Background: Rheumatoid arthritis (RA) is a chronic autoimmune disease and the integrity of CXCR1 synovial macrophage barrier significantly impacts its progression. However, the mechanisms driving the dynamic changes of this macrophage barrier remain unclear. Traditional drug therapies for RA have substantial limitations. Mesenchymal stem cells (MSCs)-based cell therapy, especially adipose-derived stem cells (ADSCs), hold therapeutic promise. Nevertheless, the underlying therapeutic mechanism of ADSCs, especially their interactions with CXCR1 macrophages, require further investigation.
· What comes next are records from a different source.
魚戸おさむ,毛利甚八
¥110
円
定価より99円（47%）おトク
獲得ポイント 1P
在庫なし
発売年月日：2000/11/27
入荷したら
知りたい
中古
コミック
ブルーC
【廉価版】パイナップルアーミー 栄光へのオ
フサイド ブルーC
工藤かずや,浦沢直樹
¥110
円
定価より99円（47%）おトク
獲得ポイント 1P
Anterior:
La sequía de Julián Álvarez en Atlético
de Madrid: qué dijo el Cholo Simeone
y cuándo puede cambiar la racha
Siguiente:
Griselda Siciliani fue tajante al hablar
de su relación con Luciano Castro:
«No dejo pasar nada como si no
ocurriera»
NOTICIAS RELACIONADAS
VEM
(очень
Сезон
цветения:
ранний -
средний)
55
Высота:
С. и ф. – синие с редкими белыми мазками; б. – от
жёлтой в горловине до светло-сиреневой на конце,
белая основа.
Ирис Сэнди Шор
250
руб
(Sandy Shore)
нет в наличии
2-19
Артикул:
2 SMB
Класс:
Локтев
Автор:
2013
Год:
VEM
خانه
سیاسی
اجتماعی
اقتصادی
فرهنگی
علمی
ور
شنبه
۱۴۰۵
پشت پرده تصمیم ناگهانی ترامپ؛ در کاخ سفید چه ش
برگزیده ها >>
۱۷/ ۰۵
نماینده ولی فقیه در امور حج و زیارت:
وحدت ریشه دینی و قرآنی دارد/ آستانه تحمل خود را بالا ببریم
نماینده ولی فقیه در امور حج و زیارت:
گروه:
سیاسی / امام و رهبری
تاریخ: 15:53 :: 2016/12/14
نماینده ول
Methods: To explore the interaction between ADSCs and CXCR1 synovial macrophages during barrier reconstruction, underlying the therapeutic mechanism of ADSCs and the mechanisms on the dynamic changes of the macrophage barrier, scRNA-seq analysis was conducted 4 days after ADSCs injection in serum transfer-induced arthritis model mice. The roles of mitochondria transfer and ADSCs transplantation were also explored. Bulk RNA-seq analysis was performed after the co-culture of ADSCs and CXCR1 synovial macrophages. To study the in vivo fate of ADSCs, bulk RNA-seq was performed on ADSCs retrieved at 0, 2, 4, and 7 days post-injection.
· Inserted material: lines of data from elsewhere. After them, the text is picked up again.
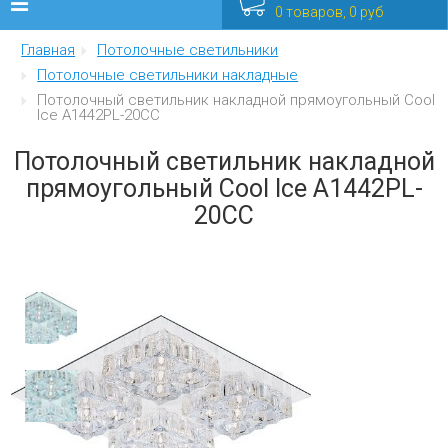
0 товаров, 0 руб
Главная
Потолочные светильники
Люстры
Потолочные светильники накладные
Потолочный светильник накладной прямоугольный Cool
Бра
Ice A1442PL-20CC
Интерьерные
Потолочный светильник накладной
прямоугольный Cool Ice A1442PL-
Уличные
20CC
Распродажа
Еще
Мебель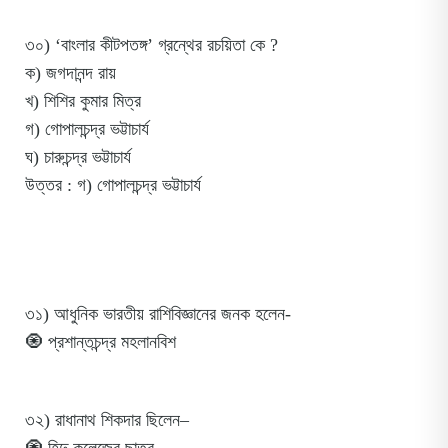
৩০) ‘বাংলার কীটপতঙ্গ’ গ্রন্থের রচয়িতা কে ?
ক) জগদানন্দ রায়
খ) শিশির কুমার মিত্র
গ) গোপালচন্দ্র ভট্টাচার্য
ঘ) চারুচন্দ্র ভট্টাচার্য
উত্তর : গ) গোপালচন্দ্র ভট্টাচার্য
৩১) আধুনিক ভারতীয় রাশিবিজ্ঞানের জনক হলেন-
🧿 প্রশান্তচন্দ্র মহলানবিশ
৩২) রাধানাথ শিকদার ছিলেন–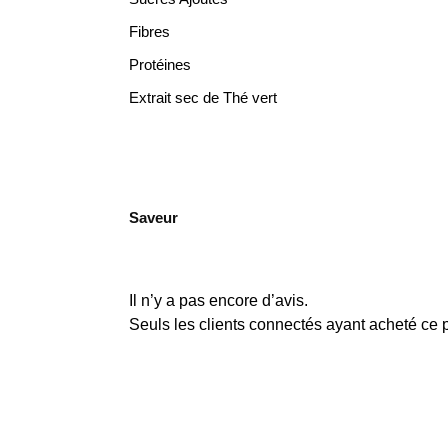
Fibres
Protéines
Extrait sec de Thé vert
Saveur
Il n’y a pas encore d’avis.
Seuls les clients connectés ayant acheté ce pr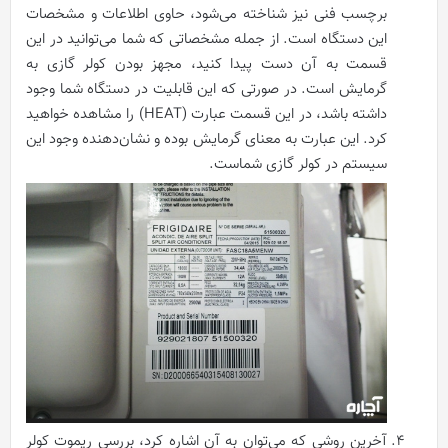
برچسب فنی نیز شناخته می‌شود، حاوی اطلاعات و مشخصات
این دستگاه است. از جمله مشخصاتی که شما می‌توانید در این
قسمت به آن دست پیدا کنید، مجهز بودن کولر گازی به
گرمایش است. در صورتی که این قابلیت در دستگاه شما وجود
داشته باشد، در این قسمت عبارت (HEAT) را مشاهده خواهید
کرد. این عبارت به معنای گرمایش بوده و نشان‌دهنده وجود این
سیستم در کولر گازی شماست.
آخرین روشی که می‌توان به آن اشاره کرد، بررسی ریموت کولر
Results: Intra-articular injection of ADSCs effectively attenuated the pathological progression of mice with serum transfer-induced arthritis. ADSCs gradually adhered to CXCR1 macrophages, facilitating the restore of the macrophage barrier, while the absence of this barrier greatly weakened the therapeutic effect of ADSCs. scRNA-seq analysis revealed an Atf3 Ccl3 subset of CXCR1 macrophages with impaired oxidative phosphorylation that increased during RA progression. ADSCs-mediated reduction of this subset appeared to be linked to mitochondrial transfer, and transplantation of isolated ADSCs-derived mitochondria also proved effective in treating RA. Both bulk RNA-seq and scRNA-seq analyses revealed multiple interaction mechanisms between ADSCs and CXCR1 macrophages, including Cd74/Mif axis and GAS6/MERTK axis, which contribute to barrier restoration and therapeutic effects. Furthermore, bulk RNA-seq analysis showed that ADSCs primarily contribute to tissue repair and immune regulation subsequently.

Conclusions: Our results suggest that ADSCs ameliorated the energy metabolism signature of CXCR1 lining macrophages and may promote barrier restoration through mitochondria transfer. In addition, we elucidated the fate of ADSCs and the therapeutic potential of mitochondria in RA treatment.